Friday 19 March 2010

The Importance of being Spotted


Spots and dots, what do they do? Leap, walk, march and polka over yards and yards of fabric, breaking up po-faced planes of plain colour into exuberant labyrinths that evoke fun, innocence and happiness. Their expounders range in type and temperament from Damien Hirst to Cath Kidston, to Pudsey Bear. The more brightly-coloured the spots are, the better, bringing to mind Smarties, those mouth-watering candies of childhood.
Coloured spots evoke long, sunny, salad-filled days; flowers, rainbows, babies, nursery walls and cuddly toys. No wonder there is a dessert called Spotted Dick. And how can you not love a critter that is covered in spots? Just look at the adorable Dalmatian. Spots denote nobility too, witness the invincible cheetah. Any successful actor/singer/writer will tell you how they went from nowt to acclaim the day they were spotted – har!

PROVIDED DATA:

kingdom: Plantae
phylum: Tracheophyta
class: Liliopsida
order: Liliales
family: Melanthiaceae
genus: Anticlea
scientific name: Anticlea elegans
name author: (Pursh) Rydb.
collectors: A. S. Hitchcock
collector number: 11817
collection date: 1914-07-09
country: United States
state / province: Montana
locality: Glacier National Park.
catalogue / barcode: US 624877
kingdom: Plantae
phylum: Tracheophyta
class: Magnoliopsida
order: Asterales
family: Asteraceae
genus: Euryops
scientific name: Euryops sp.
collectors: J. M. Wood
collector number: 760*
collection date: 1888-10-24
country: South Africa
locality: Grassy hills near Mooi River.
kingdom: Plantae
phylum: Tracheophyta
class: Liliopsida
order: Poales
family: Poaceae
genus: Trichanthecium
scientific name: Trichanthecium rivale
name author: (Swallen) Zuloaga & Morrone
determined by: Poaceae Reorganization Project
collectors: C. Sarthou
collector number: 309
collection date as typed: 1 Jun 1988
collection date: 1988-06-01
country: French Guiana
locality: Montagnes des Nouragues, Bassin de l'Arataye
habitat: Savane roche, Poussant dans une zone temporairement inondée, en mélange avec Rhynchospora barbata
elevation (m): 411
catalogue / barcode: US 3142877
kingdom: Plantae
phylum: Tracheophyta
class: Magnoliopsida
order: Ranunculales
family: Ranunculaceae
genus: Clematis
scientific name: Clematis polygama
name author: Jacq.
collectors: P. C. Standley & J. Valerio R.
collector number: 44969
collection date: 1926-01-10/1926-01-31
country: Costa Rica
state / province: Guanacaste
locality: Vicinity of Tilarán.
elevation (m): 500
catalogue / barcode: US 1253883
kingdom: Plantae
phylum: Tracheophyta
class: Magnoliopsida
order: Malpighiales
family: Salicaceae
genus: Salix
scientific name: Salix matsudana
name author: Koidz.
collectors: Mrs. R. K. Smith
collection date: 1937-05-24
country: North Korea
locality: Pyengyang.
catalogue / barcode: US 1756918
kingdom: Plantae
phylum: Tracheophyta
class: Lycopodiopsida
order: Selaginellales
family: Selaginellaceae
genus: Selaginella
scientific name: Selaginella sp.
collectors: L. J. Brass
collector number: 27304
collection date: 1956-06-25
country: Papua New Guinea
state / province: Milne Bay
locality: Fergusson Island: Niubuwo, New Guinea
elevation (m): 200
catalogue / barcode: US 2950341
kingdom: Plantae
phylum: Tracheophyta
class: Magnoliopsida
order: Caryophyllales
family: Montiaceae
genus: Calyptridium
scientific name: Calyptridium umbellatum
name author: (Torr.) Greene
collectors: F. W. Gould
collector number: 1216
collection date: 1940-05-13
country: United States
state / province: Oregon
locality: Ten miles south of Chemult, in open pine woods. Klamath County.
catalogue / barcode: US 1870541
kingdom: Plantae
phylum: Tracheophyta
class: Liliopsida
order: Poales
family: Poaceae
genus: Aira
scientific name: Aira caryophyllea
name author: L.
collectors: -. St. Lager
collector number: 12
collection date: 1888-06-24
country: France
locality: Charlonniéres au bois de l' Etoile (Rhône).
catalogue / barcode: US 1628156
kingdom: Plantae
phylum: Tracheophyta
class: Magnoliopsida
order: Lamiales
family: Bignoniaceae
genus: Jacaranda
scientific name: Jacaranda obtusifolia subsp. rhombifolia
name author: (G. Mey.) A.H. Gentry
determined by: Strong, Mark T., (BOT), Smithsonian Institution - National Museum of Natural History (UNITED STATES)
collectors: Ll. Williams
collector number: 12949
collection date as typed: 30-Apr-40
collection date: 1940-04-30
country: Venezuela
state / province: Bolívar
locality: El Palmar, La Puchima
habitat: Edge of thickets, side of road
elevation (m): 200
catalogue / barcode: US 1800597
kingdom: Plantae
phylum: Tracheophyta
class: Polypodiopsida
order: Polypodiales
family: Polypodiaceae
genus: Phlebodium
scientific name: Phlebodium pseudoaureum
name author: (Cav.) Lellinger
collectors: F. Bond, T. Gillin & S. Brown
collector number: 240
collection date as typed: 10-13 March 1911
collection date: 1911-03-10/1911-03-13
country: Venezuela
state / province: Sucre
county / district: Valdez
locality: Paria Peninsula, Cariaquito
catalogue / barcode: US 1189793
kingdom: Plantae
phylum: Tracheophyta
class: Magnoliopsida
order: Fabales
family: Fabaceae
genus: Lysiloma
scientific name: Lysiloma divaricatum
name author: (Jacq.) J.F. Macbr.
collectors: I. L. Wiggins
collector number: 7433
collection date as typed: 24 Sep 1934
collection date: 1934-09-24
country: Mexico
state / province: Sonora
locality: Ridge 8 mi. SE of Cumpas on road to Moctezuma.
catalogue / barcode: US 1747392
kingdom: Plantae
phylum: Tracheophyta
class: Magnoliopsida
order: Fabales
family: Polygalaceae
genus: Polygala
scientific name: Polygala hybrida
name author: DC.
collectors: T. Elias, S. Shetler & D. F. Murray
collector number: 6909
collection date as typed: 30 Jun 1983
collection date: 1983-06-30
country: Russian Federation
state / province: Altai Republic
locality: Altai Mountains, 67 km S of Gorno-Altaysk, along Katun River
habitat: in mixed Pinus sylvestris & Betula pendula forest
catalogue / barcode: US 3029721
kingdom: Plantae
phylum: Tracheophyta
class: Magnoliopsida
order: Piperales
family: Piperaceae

ACTIVITY LIST:
(a) According to the passage on spots, which animal shows that spots denote nobility?
(b) From the passage on spots, copy out everything from "Spots and dots, what" down to "candies of childhood.".
The rows come from a different source than the passage on spots.

EXERCISE RESPONSES:
(a) The cheetah.

(b)
Spots and dots, what do they do? Leap, walk, march and polka over yards and yards of fabric, breaking up po-faced planes of plain colour into exuberant labyrinths that evoke fun, innocence and happiness. Their expounders range in type and temperament from Damien Hirst to Cath Kidston, to Pudsey Bear. The more brightly-coloured the spots are, the better, bringing to mind Smarties, those mouth-watering candies of childhood.